REQUIREMENT
Report every line of the records below that includes the string "blue".

# # # # #

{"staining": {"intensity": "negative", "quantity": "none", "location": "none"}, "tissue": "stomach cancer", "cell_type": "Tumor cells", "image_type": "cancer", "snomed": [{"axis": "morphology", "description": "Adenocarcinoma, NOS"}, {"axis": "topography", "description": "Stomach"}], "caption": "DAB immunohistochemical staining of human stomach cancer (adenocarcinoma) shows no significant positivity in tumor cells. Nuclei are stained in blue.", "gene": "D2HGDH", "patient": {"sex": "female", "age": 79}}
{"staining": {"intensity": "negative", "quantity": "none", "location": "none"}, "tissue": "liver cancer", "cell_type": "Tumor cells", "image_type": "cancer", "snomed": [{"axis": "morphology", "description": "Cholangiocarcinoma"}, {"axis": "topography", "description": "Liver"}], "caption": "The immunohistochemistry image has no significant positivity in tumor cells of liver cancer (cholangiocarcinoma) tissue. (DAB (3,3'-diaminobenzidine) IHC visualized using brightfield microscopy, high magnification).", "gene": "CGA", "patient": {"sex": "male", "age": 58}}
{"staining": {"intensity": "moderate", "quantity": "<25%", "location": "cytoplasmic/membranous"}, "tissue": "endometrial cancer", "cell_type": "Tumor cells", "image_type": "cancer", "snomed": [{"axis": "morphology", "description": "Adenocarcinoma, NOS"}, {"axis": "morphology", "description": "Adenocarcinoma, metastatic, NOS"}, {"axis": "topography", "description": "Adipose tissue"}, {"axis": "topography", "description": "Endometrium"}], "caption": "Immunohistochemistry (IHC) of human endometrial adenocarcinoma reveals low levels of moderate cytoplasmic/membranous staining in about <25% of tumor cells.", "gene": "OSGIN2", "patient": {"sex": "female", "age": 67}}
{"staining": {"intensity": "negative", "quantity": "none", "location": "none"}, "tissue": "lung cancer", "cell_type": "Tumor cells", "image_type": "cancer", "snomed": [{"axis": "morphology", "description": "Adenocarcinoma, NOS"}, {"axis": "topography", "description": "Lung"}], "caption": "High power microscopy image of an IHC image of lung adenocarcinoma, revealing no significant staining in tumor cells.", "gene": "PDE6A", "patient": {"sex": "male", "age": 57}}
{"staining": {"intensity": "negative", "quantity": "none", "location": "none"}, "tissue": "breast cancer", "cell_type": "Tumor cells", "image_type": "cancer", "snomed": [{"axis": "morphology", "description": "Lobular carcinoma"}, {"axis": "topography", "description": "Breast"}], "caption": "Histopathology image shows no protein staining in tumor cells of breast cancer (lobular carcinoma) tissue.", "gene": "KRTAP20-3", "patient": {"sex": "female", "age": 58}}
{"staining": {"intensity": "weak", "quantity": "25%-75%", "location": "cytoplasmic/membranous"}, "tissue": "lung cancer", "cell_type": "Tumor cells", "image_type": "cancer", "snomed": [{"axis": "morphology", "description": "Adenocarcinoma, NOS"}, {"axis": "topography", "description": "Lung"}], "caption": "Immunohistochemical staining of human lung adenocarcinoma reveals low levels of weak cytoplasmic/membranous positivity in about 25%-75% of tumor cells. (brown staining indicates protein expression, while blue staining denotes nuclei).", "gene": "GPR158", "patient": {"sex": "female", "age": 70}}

# # # # #

SOLUTION TO THE EXERCISE
{"staining": {"intensity": "negative", "quantity": "none", "location": "none"}, "tissue": "stomach cancer", "cell_type": "Tumor cells", "image_type": "cancer", "snomed": [{"axis": "morphology", "description": "Adenocarcinoma, NOS"}, {"axis": "topography", "description": "Stomach"}], "caption": "DAB immunohistochemical staining of human stomach cancer (adenocarcinoma) shows no significant positivity in tumor cells. Nuclei are stained in blue.", "gene": "D2HGDH", "patient": {"sex": "female", "age": 79}}
{"staining": {"intensity": "weak", "quantity": "25%-75%", "location": "cytoplasmic/membranous"}, "tissue": "lung cancer", "cell_type": "Tumor cells", "image_type": "cancer", "snomed": [{"axis": "morphology", "description": "Adenocarcinoma, NOS"}, {"axis": "topography", "description": "Lung"}], "caption": "Immunohistochemical staining of human lung adenocarcinoma reveals low levels of weak cytoplasmic/membranous positivity in about 25%-75% of tumor cells. (brown staining indicates protein expression, while blue staining denotes nuclei).", "gene": "GPR158", "patient": {"sex": "female", "age": 70}}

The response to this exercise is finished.